- _Task item_: Extract every entry word for word.

- _Task inputs_:
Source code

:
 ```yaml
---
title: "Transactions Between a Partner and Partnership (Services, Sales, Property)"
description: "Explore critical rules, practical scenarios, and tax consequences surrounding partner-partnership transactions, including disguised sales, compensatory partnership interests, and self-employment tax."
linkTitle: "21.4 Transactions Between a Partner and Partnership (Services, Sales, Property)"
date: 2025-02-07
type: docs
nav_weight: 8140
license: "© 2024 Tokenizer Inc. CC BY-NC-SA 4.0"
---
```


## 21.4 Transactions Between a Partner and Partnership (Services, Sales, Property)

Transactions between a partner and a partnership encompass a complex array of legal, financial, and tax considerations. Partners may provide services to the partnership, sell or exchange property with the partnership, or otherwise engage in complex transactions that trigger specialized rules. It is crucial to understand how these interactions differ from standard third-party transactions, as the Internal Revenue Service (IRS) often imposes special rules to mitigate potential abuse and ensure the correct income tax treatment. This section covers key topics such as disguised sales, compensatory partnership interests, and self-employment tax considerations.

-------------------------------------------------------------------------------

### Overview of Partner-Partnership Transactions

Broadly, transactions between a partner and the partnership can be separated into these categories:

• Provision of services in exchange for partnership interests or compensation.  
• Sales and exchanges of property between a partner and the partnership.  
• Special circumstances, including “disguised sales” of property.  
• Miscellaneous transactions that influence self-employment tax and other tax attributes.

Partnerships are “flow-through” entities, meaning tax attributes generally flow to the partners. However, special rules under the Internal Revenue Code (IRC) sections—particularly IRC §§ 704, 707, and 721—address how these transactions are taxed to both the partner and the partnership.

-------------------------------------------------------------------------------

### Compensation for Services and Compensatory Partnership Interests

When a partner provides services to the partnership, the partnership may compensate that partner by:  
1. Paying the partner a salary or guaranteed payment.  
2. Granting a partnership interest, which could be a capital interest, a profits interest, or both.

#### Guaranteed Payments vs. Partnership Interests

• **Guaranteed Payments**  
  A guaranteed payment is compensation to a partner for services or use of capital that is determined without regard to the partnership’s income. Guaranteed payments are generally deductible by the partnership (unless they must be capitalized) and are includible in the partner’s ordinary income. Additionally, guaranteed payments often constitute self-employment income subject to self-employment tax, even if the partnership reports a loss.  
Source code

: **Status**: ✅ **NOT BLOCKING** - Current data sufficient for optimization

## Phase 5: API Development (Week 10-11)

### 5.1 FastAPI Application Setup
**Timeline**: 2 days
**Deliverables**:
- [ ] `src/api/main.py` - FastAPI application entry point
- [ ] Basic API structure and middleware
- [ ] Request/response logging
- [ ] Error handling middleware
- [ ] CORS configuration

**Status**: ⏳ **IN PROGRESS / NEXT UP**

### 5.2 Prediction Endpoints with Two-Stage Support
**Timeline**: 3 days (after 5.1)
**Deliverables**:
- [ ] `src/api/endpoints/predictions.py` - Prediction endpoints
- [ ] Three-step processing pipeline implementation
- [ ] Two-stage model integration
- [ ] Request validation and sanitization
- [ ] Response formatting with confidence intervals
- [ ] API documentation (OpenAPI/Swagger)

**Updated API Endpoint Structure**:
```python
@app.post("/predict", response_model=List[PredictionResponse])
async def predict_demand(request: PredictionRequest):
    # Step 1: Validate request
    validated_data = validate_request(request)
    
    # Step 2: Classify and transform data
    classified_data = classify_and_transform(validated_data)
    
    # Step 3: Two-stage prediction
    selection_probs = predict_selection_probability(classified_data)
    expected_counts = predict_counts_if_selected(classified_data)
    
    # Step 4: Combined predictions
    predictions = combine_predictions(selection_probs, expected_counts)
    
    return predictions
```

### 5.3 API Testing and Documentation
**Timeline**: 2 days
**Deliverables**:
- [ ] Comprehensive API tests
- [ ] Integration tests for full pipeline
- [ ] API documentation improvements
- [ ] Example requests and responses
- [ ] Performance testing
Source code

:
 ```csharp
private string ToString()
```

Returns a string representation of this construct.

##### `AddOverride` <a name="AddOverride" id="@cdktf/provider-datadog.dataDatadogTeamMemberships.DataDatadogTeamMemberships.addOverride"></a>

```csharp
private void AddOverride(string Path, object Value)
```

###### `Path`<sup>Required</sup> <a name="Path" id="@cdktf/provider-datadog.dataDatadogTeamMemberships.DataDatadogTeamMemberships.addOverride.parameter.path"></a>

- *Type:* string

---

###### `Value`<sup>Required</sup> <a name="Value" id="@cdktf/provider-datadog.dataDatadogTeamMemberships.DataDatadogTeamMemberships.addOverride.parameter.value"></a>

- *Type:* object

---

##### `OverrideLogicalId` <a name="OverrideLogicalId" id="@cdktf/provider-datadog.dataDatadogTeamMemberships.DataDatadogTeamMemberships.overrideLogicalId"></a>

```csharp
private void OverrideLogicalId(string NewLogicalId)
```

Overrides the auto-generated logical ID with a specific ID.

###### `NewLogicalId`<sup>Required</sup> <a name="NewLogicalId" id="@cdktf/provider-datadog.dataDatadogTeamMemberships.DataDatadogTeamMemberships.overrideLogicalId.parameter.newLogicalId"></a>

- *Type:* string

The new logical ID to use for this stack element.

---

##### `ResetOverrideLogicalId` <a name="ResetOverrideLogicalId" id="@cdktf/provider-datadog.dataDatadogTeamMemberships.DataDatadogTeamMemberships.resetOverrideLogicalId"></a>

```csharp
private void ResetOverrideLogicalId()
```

- _Finished exercise_:
Source code

:
 ```yaml
---
title: "Transactions Between a Partner and Partnership (Services, Sales, Property)"
description: "Explore critical rules, practical scenarios, and tax consequences surrounding partner-partnership transactions, including disguised sales, compensatory partnership interests, and self-employment tax."
linkTitle: "21.4 Transactions Between a Partner and Partnership (Services, Sales, Property)"
date: 2025-02-07
type: docs
nav_weight: 8140
license: "© 2024 Tokenizer Inc. CC BY-NC-SA 4.0"
---
```


## 21.4 Transactions Between a Partner and Partnership (Services, Sales, Property)

Transactions between a partner and a partnership encompass a complex array of legal, financial, and tax considerations. Partners may provide services to the partnership, sell or exchange property with the partnership, or otherwise engage in complex transactions that trigger specialized rules. It is crucial to understand how these interactions differ from standard third-party transactions, as the Internal Revenue Service (IRS) often imposes special rules to mitigate potential abuse and ensure the correct income tax treatment. This section covers key topics such as disguised sales, compensatory partnership interests, and self-employment tax considerations.

-------------------------------------------------------------------------------

### Overview of Partner-Partnership Transactions

Broadly, transactions between a partner and the partnership can be separated into these categories:

• Provision of services in exchange for partnership interests or compensation.  
• Sales and exchanges of property between a partner and the partnership.  
• Special circumstances, including “disguised sales” of property.  
• Miscellaneous transactions that influence self-employment tax and other tax attributes.

Partnerships are “flow-through” entities, meaning tax attributes generally flow to the partners. However, special rules under the Internal Revenue Code (IRC) sections—particularly IRC §§ 704, 707, and 721—address how these transactions are taxed to both the partner and the partnership.

-------------------------------------------------------------------------------

### Compensation for Services and Compensatory Partnership Interests

When a partner provides services to the partnership, the partnership may compensate that partner by:  
1. Paying the partner a salary or guaranteed payment.  
2. Granting a partnership interest, which could be a capital interest, a profits interest, or both.

#### Guaranteed Payments vs. Partnership Interests

• **Guaranteed Payments**  
  A guaranteed payment is compensation to a partner for services or use of capital that is determined without regard to the partnership’s income. Guaranteed payments are generally deductible by the partnership (unless they must be capitalized) and are includible in the partner’s ordinary income. Additionally, guaranteed payments often constitute self-employment income subject to self-employment tax, even if the partnership reports a loss.  
Source code

: **Status**: ✅ **NOT BLOCKING** - Current data sufficient for optimization

## Phase 5: API Development (Week 10-11)

### 5.1 FastAPI Application Setup
**Timeline**: 2 days
**Deliverables**:
- [ ] `src/api/main.py` - FastAPI application entry point
- [ ] Basic API structure and middleware
- [ ] Request/response logging
- [ ] Error handling middleware
- [ ] CORS configuration

**Status**: ⏳ **IN PROGRESS / NEXT UP**

### 5.2 Prediction Endpoints with Two-Stage Support
**Timeline**: 3 days (after 5.1)
**Deliverables**:
- [ ] `src/api/endpoints/predictions.py` - Prediction endpoints
- [ ] Three-step processing pipeline implementation
- [ ] Two-stage model integration
- [ ] Request validation and sanitization
- [ ] Response formatting with confidence intervals
- [ ] API documentation (OpenAPI/Swagger)

**Updated API Endpoint Structure**:
```python
@app.post("/predict", response_model=List[PredictionResponse])
async def predict_demand(request: PredictionRequest):
    # Step 1: Validate request
    validated_data = validate_request(request)
    
    # Step 2: Classify and transform data
    classified_data = classify_and_transform(validated_data)
    
    # Step 3: Two-stage prediction
    selection_probs = predict_selection_probability(classified_data)
    expected_counts = predict_counts_if_selected(classified_data)
    
    # Step 4: Combined predictions
    predictions = combine_predictions(selection_probs, expected_counts)
    
    return predictions
```

### 5.3 API Testing and Documentation
**Timeline**: 2 days
**Deliverables**:
- [ ] Comprehensive API tests
- [ ] Integration tests for full pipeline
- [ ] API documentation improvements
- [ ] Example requests and responses
- [ ] Performance testing
Source code

:
 ```csharp
private string ToString()
```

Returns a string representation of this construct.

##### `AddOverride` <a name="AddOverride" id="@cdktf/provider-datadog.dataDatadogTeamMemberships.DataDatadogTeamMemberships.addOverride"></a>

```csharp
private void AddOverride(string Path, object Value)
```

###### `Path`<sup>Required</sup> <a name="Path" id="@cdktf/provider-datadog.dataDatadogTeamMemberships.DataDatadogTeamMemberships.addOverride.parameter.path"></a>

- *Type:* string

---

###### `Value`<sup>Required</sup> <a name="Value" id="@cdktf/provider-datadog.dataDatadogTeamMemberships.DataDatadogTeamMemberships.addOverride.parameter.value"></a>

- *Type:* object

---

##### `OverrideLogicalId` <a name="OverrideLogicalId" id="@cdktf/provider-datadog.dataDatadogTeamMemberships.DataDatadogTeamMemberships.overrideLogicalId"></a>

```csharp
private void OverrideLogicalId(string NewLogicalId)
```

Overrides the auto-generated logical ID with a specific ID.

###### `NewLogicalId`<sup>Required</sup> <a name="NewLogicalId" id="@cdktf/provider-datadog.dataDatadogTeamMemberships.DataDatadogTeamMemberships.overrideLogicalId.parameter.newLogicalId"></a>

- *Type:* string

The new logical ID to use for this stack element.

---

##### `ResetOverrideLogicalId` <a name="ResetOverrideLogicalId" id="@cdktf/provider-datadog.dataDatadogTeamMemberships.DataDatadogTeamMemberships.resetOverrideLogicalId"></a>

```csharp
private void ResetOverrideLogicalId()
```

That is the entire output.